상기의 목적을 달성하기 위하여 본 발명은 락토바실러스 사케이(Lactobacillus sakei) 균주 또는 페디오코커스 애시디락티시(Pediococcus acidilactici) 균주를 유효성분으로 포함하는 인플루엔자 바이러스에 대한 보호 효과를 가지는 조성물을 제공한다.In order to achieve the above object, the present invention provides a composition having a protective effect against influenza virus comprising Lactobacillus sakei strain or Pediococcus acidilactici strain as an active ingredient. .
본 발명의 일 구현예에 있어서, 상기 락토바실러스 사케이(Lactobacillus sakei) 균주는 기탁번호 KCTC13031BP이고, 상기 페디오코커스(Pediococcus) 균주는 기탁번호 KCTC13032BP인 것이 바람직하나 이에 한정되지 아니한다.In one embodiment of the present invention, the Lactobacillus sakei strain (Lactobacillus sakei) is Accession No. KCTC13031BP, The Pediococcus strain is preferably No. KCTC13032BP is not limited thereto.
본 발명의 두 미생물 균주는 대한민국 전라북도 정읍시 입신길 181 (신정동) 한국생명공학연구원 전북분원 생물자원센터에 2016년 6월1일자로 기탁하였다.The two microbial strains of the present invention were deposited on June 1, 2016, at the Jeonbuk Branch Bioresource Center, Korea Biotechnology Research Institute, 181, Ipsin-gil, Jeongeup-si, Jeollabuk-do, Korea.

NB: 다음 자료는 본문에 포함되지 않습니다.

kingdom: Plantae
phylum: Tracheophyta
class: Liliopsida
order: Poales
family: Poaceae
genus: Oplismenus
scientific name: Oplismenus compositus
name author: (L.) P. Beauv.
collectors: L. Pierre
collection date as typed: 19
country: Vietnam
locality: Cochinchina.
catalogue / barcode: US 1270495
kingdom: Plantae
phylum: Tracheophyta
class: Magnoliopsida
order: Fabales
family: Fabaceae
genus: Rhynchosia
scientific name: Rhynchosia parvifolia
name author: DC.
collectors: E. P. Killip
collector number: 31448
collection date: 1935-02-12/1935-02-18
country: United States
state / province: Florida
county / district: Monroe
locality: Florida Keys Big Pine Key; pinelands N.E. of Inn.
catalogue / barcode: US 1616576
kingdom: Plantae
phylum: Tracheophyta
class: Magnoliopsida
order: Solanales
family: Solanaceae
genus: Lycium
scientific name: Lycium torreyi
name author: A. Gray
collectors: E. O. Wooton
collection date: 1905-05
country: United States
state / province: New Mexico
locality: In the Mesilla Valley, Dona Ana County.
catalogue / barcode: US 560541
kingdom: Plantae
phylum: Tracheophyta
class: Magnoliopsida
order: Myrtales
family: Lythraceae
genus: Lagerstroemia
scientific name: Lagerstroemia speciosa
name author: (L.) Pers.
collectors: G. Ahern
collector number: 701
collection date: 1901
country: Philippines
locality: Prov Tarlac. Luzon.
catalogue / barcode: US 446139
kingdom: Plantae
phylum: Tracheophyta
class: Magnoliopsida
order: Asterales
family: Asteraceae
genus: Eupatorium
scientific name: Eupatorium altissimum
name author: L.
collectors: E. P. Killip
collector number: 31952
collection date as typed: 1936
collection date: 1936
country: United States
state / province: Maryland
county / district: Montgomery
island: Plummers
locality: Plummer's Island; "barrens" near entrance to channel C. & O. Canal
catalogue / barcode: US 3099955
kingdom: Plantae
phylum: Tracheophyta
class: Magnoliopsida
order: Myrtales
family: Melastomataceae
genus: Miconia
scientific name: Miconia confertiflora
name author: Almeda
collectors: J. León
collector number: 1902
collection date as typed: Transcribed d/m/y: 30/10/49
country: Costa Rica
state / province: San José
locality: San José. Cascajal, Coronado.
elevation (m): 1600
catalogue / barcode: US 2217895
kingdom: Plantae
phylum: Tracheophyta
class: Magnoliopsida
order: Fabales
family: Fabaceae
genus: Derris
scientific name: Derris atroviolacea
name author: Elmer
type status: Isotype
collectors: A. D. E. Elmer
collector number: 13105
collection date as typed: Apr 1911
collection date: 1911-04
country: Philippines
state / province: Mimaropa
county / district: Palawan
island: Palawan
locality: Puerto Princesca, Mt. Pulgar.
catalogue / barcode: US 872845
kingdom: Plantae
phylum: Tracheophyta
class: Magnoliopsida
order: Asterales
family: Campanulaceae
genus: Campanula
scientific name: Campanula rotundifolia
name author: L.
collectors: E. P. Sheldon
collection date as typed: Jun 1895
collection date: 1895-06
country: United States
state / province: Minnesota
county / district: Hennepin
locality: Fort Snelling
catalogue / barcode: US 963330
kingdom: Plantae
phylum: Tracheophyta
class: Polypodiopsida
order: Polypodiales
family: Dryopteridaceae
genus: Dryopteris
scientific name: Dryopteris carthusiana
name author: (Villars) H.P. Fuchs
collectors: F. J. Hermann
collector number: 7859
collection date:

본 발명의 다른 구현예에 있어서, 상기 조성물은 비강 또는 경구 투여용인 것이 바람직하나 이에 한정되지 아니한다.In another embodiment of the present invention, the composition is preferably for nasal or oral administration, but is not limited thereto.
본 발명의 또 다른 구현예에 있어서, 상기 조성물은 약학, 식품 또는 사료 조성물인 것이 바람직하나 이에 한정되지 아니한다.In another embodiment of the present invention, the composition is preferably a pharmaceutical, food or feed composition, but is not limited thereto.
본 발명의 락토바실러스 사케이(Lactobacillus sakei) 균주[기탁번호 KCTC13031BP] 및 페디오코커스 애시디락티시(Pediococcus acidilactici) 균주[기탁번호 KCTC13032BP] 또는 그들의 단편을 포함하는 약학적 조성물, 식품 조성물 또는 사료 조성물의 항바이러스로부터 보호효과는 매우 우수하였다.Pharmaceutical compositions, food compositions or feed compositions comprising Lactobacillus sakei strain [Accession No. KCTC13031BP] and Pediococcus acidilactici strain [Accession No. KCTC13032BP] or fragments thereof of the present invention. The protection against antiviral was very good.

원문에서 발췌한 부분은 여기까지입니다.